Sure, the quality of your pocket hole jig is essential. But for getting square assemblies, you also need to work with square cuts. Always make sure you perfectly cut the parts to size, to avoid getting unsquared joints or joints with gaps. 

Know The Right Drilling Depth

The strongest joints are neither too deep nor too superficial. The drilling depth you need to consider implies how steep into the workpiece the hole will go. Ideally, the pilot point would have to be somewhere at a 1/8-inch distance from the end or the edge of the workpiece. 

Pick The Work Surface Wisely

There are three different ways you can drill a pocket hole, but only two are recommended. Specifically, you can create the holes into the edge, the end, or the face grain of the workpiece. Never drill into the end grain, as this will give you the weakest joints! 

Make Your Job Easier

To get clean and smooth holes effortlessly, it helps using a dry lubricant to spray the bit. This will prolong its sharpness and minimize the drilling friction. Also, important, use a corded drill to bore the hole, because it provides higher speed than a cordless one. And high speed makes for cleaner holes.

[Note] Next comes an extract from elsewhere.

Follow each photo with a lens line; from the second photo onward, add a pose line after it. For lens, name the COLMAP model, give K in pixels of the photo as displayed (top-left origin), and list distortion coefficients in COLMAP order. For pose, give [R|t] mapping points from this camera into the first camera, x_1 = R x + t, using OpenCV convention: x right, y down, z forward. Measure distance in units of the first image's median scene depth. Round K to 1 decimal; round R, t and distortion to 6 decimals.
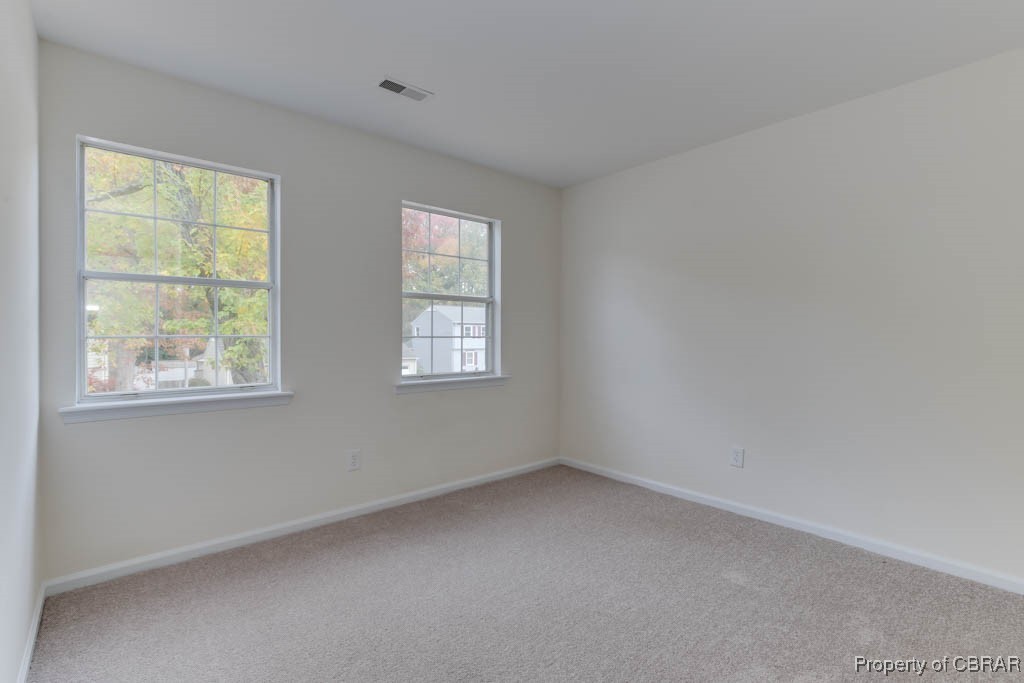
lens RADIAL K [[439.5, 0, 512.0], [0, 439.5, 341.5], [0, 0, 1]] dist [0.000340, 0.000159]
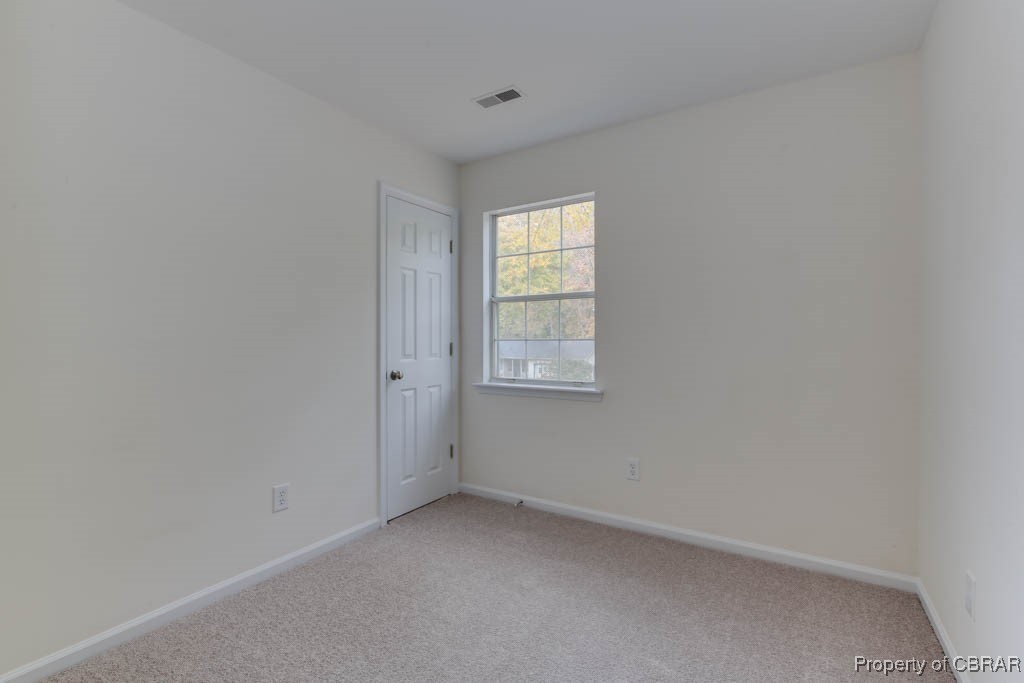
lens RADIAL K [[472.0, 0, 512.0], [0, 472.0, 341.5], [0, 0, 1]] dist [0.000358, 0.004472]
pose [[0.315642, 0.002703, -0.948874, 0.720812], [-0.006298, 0.999980, 0.000754, -0.008240], [0.948857, 0.005738, 0.315653, 0.588887]]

How to Use a Pocket Hole Jig

Knowing what your best options are, you’re probably eager to get to action. As always, it won’t hurt going through the theory before you do the actual practice. Here are the steps required for drilling pocket holes with one of the jigs we’ve reviewed above.

  • Clamp your jig to your work surface;

  • Use the adjustment options to make the jig fit the thickness of the workpiece you intend to dig pocket holes into;

  • Proceed to loosen the stop collar on the bit, setting its shoulder to match the thickness set with the guide, and then tighten it back;

  • Bring the workpiece and clamp it into the jig, making sure it’s firmly secured in place;

  • Set the bit in the drill, and you can now start to drill the holes into the workpiece;

  • Put on your protection glasses and place the bit into the guide;

  • To remove the wood chips and to avoid the bit catching up too much residue and overheating, make a few back and forth moves with the bit – this will help to eliminate the extra wood residues;

  • Make sure you make a couple of test holes, first;

  • And don’t forget to check the user manual to see exactly what screw length you need and how many screws are necessary for a quality joint.

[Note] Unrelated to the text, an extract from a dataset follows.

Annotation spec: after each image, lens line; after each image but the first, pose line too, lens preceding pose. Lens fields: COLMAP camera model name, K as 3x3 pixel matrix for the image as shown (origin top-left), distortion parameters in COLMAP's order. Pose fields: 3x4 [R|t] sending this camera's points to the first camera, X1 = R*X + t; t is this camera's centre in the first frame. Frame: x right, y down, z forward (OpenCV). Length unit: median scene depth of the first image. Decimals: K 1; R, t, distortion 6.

Other than that, keep practicing, and you’ll start drilling perfect pocket holes in no time. Check the link below if you think you could also use a video demonstration of how to use a pocket hole jig.


With the right pocket hole jig, anyone can put together furniture pieces that look really well. It makes your work easier, and it doesn’t cost that much either. Amateurs or DIY-ers serious about their woodworking projects can all pick one of the products we’ve reviewed above and there will be no room for disappointment.

People Also Ask

Want to know even more about pocket hole jigs and why you’re better having one than none? Here are the top questions people ask about it:

Can You Make Pocket Holes Without A Jig?

Yes, you can make pocket holes without a jig. Jigs were invented to ease work, since carpenters have always been making pocket holes, long before having a jig for it. It’s more complicated, but still possible. Basically, you must first drill an angled hole, and then drill a second one, wider than the first, and which will have to exit towards the center of the workpiece’s thickness.

Are Pocket Holes Necessary?

Pocket holes are just one of the many options you have at hand to join two workpieces. They have the advantage of hiding the screw, with the option to conceal the hole, too. Through it all, pocket holes make a fast and easy way to create a really strong joint. You won’t find it necessary, but you might find it desirable.

Which Is Stronger Dowels Or Pocket Holes?

A dowel is considered to be the strongest option when it comes to butt joints, in general. However, it takes more time to craft them and, given the benefits of pocket holes, one might often pick the latter. If extreme resistance isn’t mandatory for your woodworking project, a pocket hole, which is easier and faster to set up, might be more desirable.